A number of variations and modifications of the disclosure can be used. It would be possible to provide for some features of the disclosure without providing others. The present disclosure, in various embodiments, configurations, or aspects, includes components, methods, processes, systems and/or apparatus substantially as depicted and described herein, including various embodiments, configurations, aspects, subcombinations, and subsets thereof. Those of skill in the art will understand from the foregoing how to make and use the subject matter of the present disclosure. The present disclosure, in various embodiments, configurations, and aspects, includes providing devices and processes in the absence of items not depicted and/or described herein or in various embodiments, configurations, or aspects hereof, including in the absence of such items as may have been used in previous devices or processes, e.g., for improving performance, achieving case and/or reducing cost of implementation.

The foregoing discussion of the disclosure has been presented for purposes of illustration and description. The foregoing is not intended to limit the disclosure to the form or forms disclosed herein. In the foregoing Detailed Description for example, various features of the disclosure are grouped together in one or more embodiments, configurations, or aspects for the purpose of streamlining the disclosure. The features of the embodiments, configurations, or aspects of the disclosure may be combined in alternate embodiments, configurations, or aspects other than those discussed above. This method of disclosure is not to be interpreted as reflecting an intention that the claimed disclosure requires more features than are expressly recited in each claim. Rather, as the following claims reflect, inventive aspects lie in less than all features of a single foregoing disclosed embodiment, configuration, or aspect. Thus, the following claims are hereby incorporated into this Detailed Description, with each claim standing on its own as a separate preferred embodiment of the disclosure.

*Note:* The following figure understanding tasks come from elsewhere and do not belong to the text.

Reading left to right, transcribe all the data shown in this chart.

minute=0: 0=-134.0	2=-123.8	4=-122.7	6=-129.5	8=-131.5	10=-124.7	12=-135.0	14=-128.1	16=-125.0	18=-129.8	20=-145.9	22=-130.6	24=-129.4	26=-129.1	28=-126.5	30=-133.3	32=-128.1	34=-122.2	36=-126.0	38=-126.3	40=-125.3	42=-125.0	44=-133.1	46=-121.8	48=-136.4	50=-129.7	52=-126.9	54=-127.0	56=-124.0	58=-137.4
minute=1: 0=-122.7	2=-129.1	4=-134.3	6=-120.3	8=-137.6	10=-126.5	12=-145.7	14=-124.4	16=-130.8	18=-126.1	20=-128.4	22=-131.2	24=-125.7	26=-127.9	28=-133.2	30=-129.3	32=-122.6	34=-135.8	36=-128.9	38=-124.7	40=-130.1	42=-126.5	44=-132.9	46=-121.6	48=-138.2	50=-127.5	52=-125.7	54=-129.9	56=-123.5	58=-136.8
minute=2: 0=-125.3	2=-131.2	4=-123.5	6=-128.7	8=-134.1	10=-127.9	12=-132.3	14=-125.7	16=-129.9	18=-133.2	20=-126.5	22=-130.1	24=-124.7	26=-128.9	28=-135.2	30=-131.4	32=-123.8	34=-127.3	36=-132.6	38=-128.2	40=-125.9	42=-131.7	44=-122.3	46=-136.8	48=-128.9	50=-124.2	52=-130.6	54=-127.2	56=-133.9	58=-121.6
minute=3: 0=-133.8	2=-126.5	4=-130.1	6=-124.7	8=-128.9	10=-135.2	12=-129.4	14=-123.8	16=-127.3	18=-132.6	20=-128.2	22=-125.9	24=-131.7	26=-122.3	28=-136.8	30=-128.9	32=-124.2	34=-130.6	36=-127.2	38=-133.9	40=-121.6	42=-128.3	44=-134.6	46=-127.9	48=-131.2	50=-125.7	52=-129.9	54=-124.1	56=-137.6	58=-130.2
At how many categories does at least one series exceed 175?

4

Moreover, though the description of the disclosure has included description of one or more embodiments, configurations, or aspects and certain variations and modifications, other variations, combinations, and modifications are within the scope of the disclosure, e.g., as may be within the skill and knowledge of those in the art, after understanding the present disclosure. It is intended to obtain rights which include alternative embodiments, configurations, or aspects to the extent permitted, including alternate, interchangeable and/or equivalent structures, functions, ranges or steps to those claimed, whether or not such alternate, interchangeable and/or equivalent structures, functions, ranges or steps are disclosed herein, and without intending to publicly dedicate any patentable subject matter.